Summertime ... and the pop-music scene's sizzling
By Larry Rodgers
Arizona Republic
Pop-music lovers used to have to wait until the last quarter of the year for blockbuster album releases — just in time for holiday gift-buying.
But the lagging economy has sharpened year-round competition for entertainment dollars, prompting artists and record labels to seek a wider window for marketing their wares.
Summer has become the second season for CDs.
"Late spring and early summer have become a pretty big hotbed," says Brian Faber, general manager of the Arizona-based Zia Records chain.
Such music-centric Web sites as Pause&Play and Pitchfork list hundreds of CDs hitting store shelves or about to go on sale in the summertime, by artists ranging from such big acts as Green Day, Eminem, the Jonas Brothers, Brad Paisley and Ciara to indie outfits like the Eels, Iron & Wine, the Mars Volta and Jeremy Enigk.
Green Day recently released "21st Century Breakdown," its first studio album in five years. Eminem's "Relapse" marks the end of a four-year hiatus. Rapper Lil Wayne dips into rock with "Rebirth." The Black Eyed Peas regroup after Fergie's solo projects with "The E.N.D.," and the Dave Matthews Band rebounds from co-founder LeRoi Moore's death with "Big Whiskey and the Groogrux King."
Other high-profile releases include Elvis Costello's "Secret, Profane & Sugarcane," Paisley's "American Saturday Night," Ciara's "Fantasy Ride," Rob Thomas' "Cradlesong," Tori Amos' "Abnormally Attracted to Sin," Busta Rhymes' "Back on My B.S." and Mandy Moore's "Amanda Leigh."
The summer-CD trend eases the holiday-sales glut that is a huge headache for retailers.
"If everyone tries to come in the fourth quarter — and retailers hate that — we're all competing for the same dollars, and not everyone can win," says Jim Roppo, a sales executive for Island Def Jam Music Group.
Adding summertime to the equation allows retailers to put the spotlight on more albums.
"It seems to generate more of a following (for each CD) from customers," says Josh Byrd, a media supervisor for Best Buy in Phoenix.
"If three or four of their favorite artists are releasing albums, it's better to have them spaced out."
Zia's Faber adds that summer is a time when people tend to spend money on themselves, rather than on holiday gifts, opening up a new area of demand.
Also pushing more releases into summer this year is a change in the deadline for music to be eligible for next year's Grammy Awards.

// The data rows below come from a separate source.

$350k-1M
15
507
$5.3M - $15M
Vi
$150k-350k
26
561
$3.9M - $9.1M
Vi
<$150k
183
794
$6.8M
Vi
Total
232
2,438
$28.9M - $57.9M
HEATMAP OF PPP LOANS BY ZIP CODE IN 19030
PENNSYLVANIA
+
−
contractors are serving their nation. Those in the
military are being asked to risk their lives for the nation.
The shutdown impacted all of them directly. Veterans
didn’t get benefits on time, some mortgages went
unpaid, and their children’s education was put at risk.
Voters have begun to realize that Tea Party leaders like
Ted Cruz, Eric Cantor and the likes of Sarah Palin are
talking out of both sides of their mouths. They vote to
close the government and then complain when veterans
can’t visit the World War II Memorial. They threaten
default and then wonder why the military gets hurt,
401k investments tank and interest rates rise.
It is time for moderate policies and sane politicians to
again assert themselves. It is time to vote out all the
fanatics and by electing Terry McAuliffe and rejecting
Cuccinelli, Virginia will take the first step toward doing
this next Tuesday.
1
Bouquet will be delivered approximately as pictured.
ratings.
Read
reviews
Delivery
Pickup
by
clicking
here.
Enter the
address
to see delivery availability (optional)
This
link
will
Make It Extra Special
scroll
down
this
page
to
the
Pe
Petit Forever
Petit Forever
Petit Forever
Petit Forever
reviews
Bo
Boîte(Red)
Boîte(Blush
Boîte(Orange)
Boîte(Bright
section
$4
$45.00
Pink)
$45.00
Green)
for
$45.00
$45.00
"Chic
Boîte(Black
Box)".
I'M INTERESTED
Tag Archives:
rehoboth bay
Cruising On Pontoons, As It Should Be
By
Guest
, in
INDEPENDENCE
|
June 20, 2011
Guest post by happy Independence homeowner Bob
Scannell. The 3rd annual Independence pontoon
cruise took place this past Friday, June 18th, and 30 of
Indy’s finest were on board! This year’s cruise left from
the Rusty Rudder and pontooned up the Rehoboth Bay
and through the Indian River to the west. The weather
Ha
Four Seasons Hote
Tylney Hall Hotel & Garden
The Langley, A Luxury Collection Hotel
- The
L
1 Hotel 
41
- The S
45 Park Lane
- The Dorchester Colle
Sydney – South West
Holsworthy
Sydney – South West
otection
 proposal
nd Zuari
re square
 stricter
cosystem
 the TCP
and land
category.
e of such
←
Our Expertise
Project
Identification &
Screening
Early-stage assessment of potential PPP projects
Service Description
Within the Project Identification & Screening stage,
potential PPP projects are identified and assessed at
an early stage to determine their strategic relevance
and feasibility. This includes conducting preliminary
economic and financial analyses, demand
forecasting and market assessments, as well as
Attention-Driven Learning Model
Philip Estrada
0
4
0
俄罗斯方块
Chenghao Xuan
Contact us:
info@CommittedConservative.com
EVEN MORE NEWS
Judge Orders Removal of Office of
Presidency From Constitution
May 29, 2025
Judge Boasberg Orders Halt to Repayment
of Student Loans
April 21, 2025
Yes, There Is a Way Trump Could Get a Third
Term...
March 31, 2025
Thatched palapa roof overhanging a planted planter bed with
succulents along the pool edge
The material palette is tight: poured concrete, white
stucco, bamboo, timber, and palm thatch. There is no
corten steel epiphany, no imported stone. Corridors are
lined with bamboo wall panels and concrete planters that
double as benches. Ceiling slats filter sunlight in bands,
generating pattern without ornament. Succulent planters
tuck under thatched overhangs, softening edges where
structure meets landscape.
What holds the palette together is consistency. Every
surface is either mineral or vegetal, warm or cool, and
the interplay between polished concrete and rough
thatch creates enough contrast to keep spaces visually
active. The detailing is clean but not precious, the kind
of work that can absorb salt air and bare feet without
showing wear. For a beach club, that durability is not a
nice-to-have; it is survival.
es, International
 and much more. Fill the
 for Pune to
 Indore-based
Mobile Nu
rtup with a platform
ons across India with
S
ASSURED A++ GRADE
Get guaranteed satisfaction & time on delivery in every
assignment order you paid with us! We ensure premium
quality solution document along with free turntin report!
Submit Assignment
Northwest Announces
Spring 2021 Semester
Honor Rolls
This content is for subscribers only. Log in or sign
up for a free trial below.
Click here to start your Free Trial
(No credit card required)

The deadline has been pushed up 30 days, to Aug. 31.
"In September (in years past), there had been a flush of releases that came out from the biggest artists and some of the more eccentric ones to make sure they were in for Grammy consideration," Roppo says. "Now, that will happen in August."
An economic double-whammy — the recession coupled with the continuing slip of CD sales due to the popularity of singles purchased online — has magnified the need to entice record buyers in both winter and summer, Roppo says.
"We're affected by the overall economic picture. While music is a low-cost entry point for entertainment, people are spending less on discretionary items."
The changing pop-music landscape has flipped another time-honored summertime tradition: Many pop-music acts now earn more through ticket and merchandise sales tied to concerts than they do through CD sales, says Mark Goldstein, a professor in the Thornton School of Music at University of Southern California.
So while summer concert tours used to be a means of marketing albums, he says, a CD release now is apt to be used to generate interest in a band's profitable live shows.
"It's not so much about music these days as it is about marketing," Goldstein says.